> [Input material]:

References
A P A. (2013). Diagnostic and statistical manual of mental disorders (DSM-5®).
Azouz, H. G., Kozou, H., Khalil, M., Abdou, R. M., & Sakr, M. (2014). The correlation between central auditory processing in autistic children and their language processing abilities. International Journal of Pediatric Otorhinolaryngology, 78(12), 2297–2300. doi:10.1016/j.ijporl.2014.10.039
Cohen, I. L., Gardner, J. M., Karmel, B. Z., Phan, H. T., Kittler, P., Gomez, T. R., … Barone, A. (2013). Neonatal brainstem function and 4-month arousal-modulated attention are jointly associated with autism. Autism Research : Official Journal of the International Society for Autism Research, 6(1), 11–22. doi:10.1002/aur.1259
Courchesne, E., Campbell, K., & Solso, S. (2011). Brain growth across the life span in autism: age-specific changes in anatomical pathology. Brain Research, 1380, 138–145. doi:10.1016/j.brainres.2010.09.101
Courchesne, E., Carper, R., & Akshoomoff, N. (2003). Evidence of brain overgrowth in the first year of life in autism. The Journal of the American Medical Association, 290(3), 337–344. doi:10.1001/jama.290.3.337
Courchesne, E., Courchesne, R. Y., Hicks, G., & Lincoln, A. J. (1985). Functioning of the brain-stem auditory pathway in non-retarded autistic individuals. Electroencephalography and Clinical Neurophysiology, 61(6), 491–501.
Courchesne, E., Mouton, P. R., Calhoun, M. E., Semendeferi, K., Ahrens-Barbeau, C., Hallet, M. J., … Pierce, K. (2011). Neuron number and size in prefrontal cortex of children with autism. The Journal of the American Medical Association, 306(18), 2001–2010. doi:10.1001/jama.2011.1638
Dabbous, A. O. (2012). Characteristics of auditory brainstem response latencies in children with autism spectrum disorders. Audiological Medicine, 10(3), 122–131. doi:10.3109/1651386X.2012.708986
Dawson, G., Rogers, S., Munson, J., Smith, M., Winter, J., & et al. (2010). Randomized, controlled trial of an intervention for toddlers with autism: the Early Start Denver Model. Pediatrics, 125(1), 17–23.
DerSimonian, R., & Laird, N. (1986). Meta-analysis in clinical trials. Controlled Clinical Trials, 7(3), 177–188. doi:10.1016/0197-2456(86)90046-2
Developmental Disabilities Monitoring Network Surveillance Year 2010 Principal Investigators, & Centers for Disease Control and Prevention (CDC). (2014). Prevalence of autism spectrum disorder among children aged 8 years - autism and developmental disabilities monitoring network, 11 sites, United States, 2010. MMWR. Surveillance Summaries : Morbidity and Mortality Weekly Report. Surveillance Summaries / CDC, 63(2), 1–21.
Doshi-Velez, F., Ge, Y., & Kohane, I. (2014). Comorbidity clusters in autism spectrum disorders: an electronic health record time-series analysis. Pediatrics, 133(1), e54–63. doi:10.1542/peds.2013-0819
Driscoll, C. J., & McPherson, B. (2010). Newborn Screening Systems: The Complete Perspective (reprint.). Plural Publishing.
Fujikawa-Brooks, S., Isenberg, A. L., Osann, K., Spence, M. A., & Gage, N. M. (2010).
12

> [Directions for this task]:
What you should do is return the records above exactly, leaving nothing out.

> [Your response]:
References
A P A. (2013). Diagnostic and statistical manual of mental disorders (DSM-5®).
Azouz, H. G., Kozou, H., Khalil, M., Abdou, R. M., & Sakr, M. (2014). The correlation between central auditory processing in autistic children and their language processing abilities. International Journal of Pediatric Otorhinolaryngology, 78(12), 2297–2300. doi:10.1016/j.ijporl.2014.10.039
Cohen, I. L., Gardner, J. M., Karmel, B. Z., Phan, H. T., Kittler, P., Gomez, T. R., … Barone, A. (2013). Neonatal brainstem function and 4-month arousal-modulated attention are jointly associated with autism. Autism Research : Official Journal of the International Society for Autism Research, 6(1), 11–22. doi:10.1002/aur.1259
Courchesne, E., Campbell, K., & Solso, S. (2011). Brain growth across the life span in autism: age-specific changes in anatomical pathology. Brain Research, 1380, 138–145. doi:10.1016/j.brainres.2010.09.101
Courchesne, E., Carper, R., & Akshoomoff, N. (2003). Evidence of brain overgrowth in the first year of life in autism. The Journal of the American Medical Association, 290(3), 337–344. doi:10.1001/jama.290.3.337
Courchesne, E., Courchesne, R. Y., Hicks, G., & Lincoln, A. J. (1985). Functioning of the brain-stem auditory pathway in non-retarded autistic individuals. Electroencephalography and Clinical Neurophysiology, 61(6), 491–501.
Courchesne, E., Mouton, P. R., Calhoun, M. E., Semendeferi, K., Ahrens-Barbeau, C., Hallet, M. J., … Pierce, K. (2011). Neuron number and size in prefrontal cortex of children with autism. The Journal of the American Medical Association, 306(18), 2001–2010. doi:10.1001/jama.2011.1638
Dabbous, A. O. (2012). Characteristics of auditory brainstem response latencies in children with autism spectrum disorders. Audiological Medicine, 10(3), 122–131. doi:10.3109/1651386X.2012.708986
Dawson, G., Rogers, S., Munson, J., Smith, M., Winter, J., & et al. (2010). Randomized, controlled trial of an intervention for toddlers with autism: the Early Start Denver Model. Pediatrics, 125(1), 17–23.
DerSimonian, R., & Laird, N. (1986). Meta-analysis in clinical trials. Controlled Clinical Trials, 7(3), 177–188. doi:10.1016/0197-2456(86)90046-2
Developmental Disabilities Monitoring Network Surveillance Year 2010 Principal Investigators, & Centers for Disease Control and Prevention (CDC). (2014). Prevalence of autism spectrum disorder among children aged 8 years - autism and developmental disabilities monitoring network, 11 sites, United States, 2010. MMWR. Surveillance Summaries : Morbidity and Mortality Weekly Report. Surveillance Summaries / CDC, 63(2), 1–21.
Doshi-Velez, F., Ge, Y., & Kohane, I. (2014). Comorbidity clusters in autism spectrum disorders: an electronic health record time-series analysis. Pediatrics, 133(1), e54–63. doi:10.1542/peds.2013-0819
Driscoll, C. J., & McPherson, B. (2010). Newborn Screening Systems: The Complete Perspective (reprint.). Plural Publishing.
Fujikawa-Brooks, S., Isenberg, A. L., Osann, K., Spence, M. A., & Gage, N. M. (2010).
12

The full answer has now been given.